People talk a lot about making software as simple as possible.
The truth is, software sometimes has to be complicated. Some
programs perform complex tasks. More importantly, programs
these days often interact in complex environments with a lot
of dissimilar, distributed components. We cannot avoid
complexity.
As McCartney knows about music, the key is to make things as
simple as can be and introduce complexity only where it is
essential. Programmers face three challenges in this regard:
- learning how to simplify code,
- learning how to add complexity in a minimal, contained
fashion, and
- learning how to recognize the subtle boundary between
essential simplicity and essential complexity.
I almost said that new programmers face those challenges, but
after many years of programming, I feel like I'm still learning
how to do all three of these things. I suspect other experienced
programmers are still learning, too.
On an unrelated note, another passage in this article spoke to
me personally as a programmer. While discussing McCartney's
propensity to try new things and to release everything, good and
bad, it refers to some of the songs on his most recent album (at
that time) as enthusiastically executed misjudgments.

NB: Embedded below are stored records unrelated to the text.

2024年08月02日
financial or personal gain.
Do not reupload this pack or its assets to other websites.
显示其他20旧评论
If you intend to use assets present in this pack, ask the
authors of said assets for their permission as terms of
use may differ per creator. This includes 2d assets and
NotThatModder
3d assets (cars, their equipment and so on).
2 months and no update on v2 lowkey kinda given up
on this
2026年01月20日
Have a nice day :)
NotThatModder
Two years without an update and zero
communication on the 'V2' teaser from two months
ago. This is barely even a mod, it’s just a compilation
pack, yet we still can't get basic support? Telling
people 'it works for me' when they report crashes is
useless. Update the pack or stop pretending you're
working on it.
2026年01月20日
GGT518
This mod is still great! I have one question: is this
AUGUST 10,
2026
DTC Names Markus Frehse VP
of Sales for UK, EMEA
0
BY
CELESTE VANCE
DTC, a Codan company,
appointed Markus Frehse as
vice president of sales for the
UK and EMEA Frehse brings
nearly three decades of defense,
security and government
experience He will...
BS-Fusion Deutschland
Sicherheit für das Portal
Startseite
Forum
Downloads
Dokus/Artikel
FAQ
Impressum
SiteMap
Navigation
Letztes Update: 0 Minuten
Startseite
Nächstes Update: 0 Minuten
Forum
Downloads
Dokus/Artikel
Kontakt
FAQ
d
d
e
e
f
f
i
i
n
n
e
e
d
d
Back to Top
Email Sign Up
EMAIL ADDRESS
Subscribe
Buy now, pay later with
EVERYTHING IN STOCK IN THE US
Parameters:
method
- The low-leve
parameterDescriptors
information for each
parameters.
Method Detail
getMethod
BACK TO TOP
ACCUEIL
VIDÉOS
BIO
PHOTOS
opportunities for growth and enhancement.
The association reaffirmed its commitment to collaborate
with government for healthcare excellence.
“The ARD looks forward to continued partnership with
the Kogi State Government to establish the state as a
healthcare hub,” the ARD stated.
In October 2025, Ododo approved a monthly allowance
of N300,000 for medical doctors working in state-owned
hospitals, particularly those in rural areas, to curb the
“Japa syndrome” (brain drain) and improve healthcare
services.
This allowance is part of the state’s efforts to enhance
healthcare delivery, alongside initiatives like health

I empathize with McCartney. My hard drive is littered with
enthusiastically executed misjudgments. And I've never written
the software equivalent of "Hey Jude".
McCartney just released a new album this month at the age of 78.
The third album in a trilogy conceived and begun in 1970, it has
already gone to #1 in three countries. He continues to write,
record, and release, and collaborates frequently with today's
artists. I can only hope to be enthusiastically producing software,
and in tune with the modern tech world, when I am his age.